TASK TO CARRY OUT:
From the text about updating a publications page, quote the passage from "Use ORCID to" up to and including "most important ones.".

TEXT SHOWN:
Automatically updating my publications page with ORCID and doi.org#

For a while I’ve had a hand-crafted .bibtex file stored locally for my publications/ page. However, manually updating local text file is a pain to remember, especially since there are many services out there that automatically track new publications.

Update!

A helpful suggestion on Twitter allowed me to include the full citation information, including lists of authors, using the doi.org API!

Here’s the workflow I’d prefer:

  • Treat one online service provider as a Single Source of Truth for my publications list.

  • Use an API to programmatically ask this provider for the latest data about my publications.

  • Reshape that data into a form that I can insert into my website.

Here’s how I accomplished this:

Use ORCID to grab a list of DOIs for my publications#

ORCID is a service for identifying scholars and their contributions. It links various kinds of publications and activities to a unique account for each person. It doesn’t cover all kinds of outputs (like talks, posters, etc), but it seems to cover the most important ones.

LISTED RECORDS:
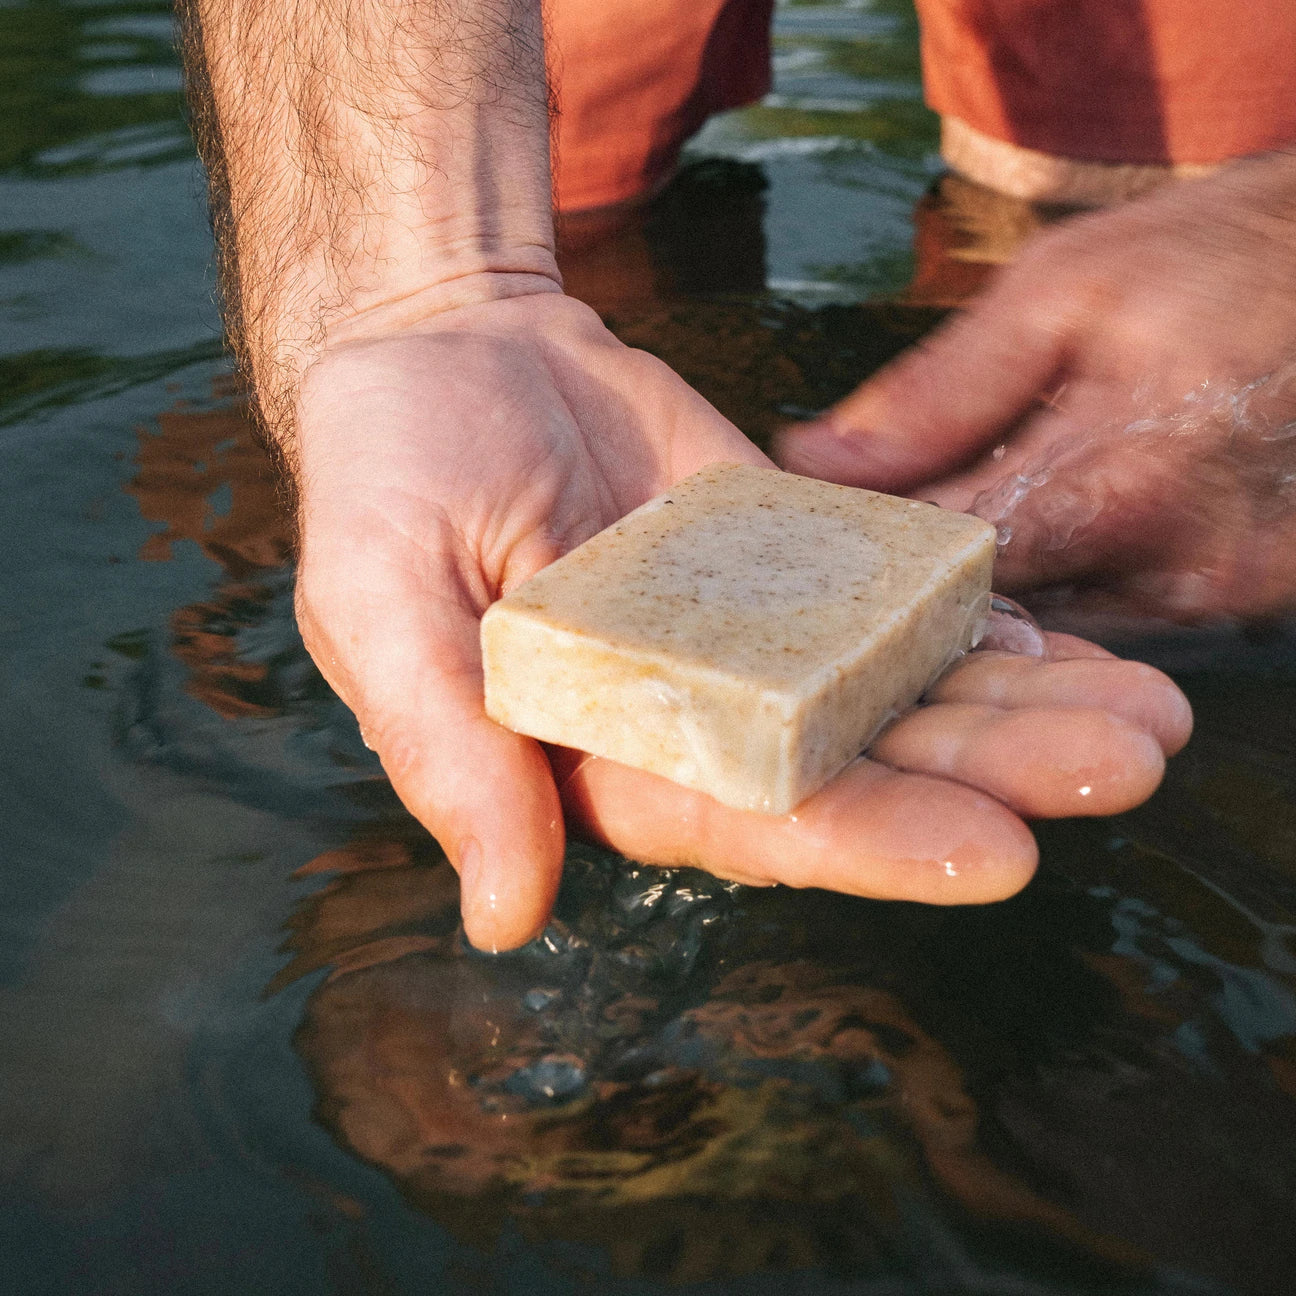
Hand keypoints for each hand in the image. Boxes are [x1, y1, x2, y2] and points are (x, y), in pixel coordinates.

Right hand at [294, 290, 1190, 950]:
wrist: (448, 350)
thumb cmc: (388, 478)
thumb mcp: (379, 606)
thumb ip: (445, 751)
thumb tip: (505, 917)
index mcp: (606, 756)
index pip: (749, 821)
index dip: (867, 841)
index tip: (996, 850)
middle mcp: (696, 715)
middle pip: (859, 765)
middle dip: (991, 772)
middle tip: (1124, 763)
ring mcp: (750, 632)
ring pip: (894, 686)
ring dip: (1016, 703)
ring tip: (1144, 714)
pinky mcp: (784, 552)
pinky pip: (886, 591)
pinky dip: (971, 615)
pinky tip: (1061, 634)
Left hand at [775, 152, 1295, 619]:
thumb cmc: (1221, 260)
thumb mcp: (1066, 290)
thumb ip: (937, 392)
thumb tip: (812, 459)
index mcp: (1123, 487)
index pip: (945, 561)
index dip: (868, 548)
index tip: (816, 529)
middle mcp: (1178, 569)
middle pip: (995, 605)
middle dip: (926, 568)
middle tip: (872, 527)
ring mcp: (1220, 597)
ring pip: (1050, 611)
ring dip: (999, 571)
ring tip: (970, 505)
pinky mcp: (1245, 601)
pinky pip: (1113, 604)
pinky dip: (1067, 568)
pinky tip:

REPLY:
Use ORCID to grab a list of DOIs for my publications#

ORCID is a service for identifying scholars and their contributions. It links various kinds of publications and activities to a unique account for each person. It doesn’t cover all kinds of outputs (like talks, posters, etc), but it seems to cover the most important ones.